[What you need to do] Can you copy the records from the line with "order: Poales" up to and including the line with "common name: Sorghum", reproducing every line unchanged?

[Data section]
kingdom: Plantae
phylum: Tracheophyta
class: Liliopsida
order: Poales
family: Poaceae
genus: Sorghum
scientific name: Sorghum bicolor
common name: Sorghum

==

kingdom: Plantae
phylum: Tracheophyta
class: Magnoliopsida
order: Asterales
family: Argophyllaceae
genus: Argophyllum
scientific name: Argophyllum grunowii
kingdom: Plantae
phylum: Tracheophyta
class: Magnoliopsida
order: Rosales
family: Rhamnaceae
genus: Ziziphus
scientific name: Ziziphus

[Output for this task]
order: Poales
family: Poaceae
genus: Sorghum
scientific name: Sorghum bicolor
common name: Sorghum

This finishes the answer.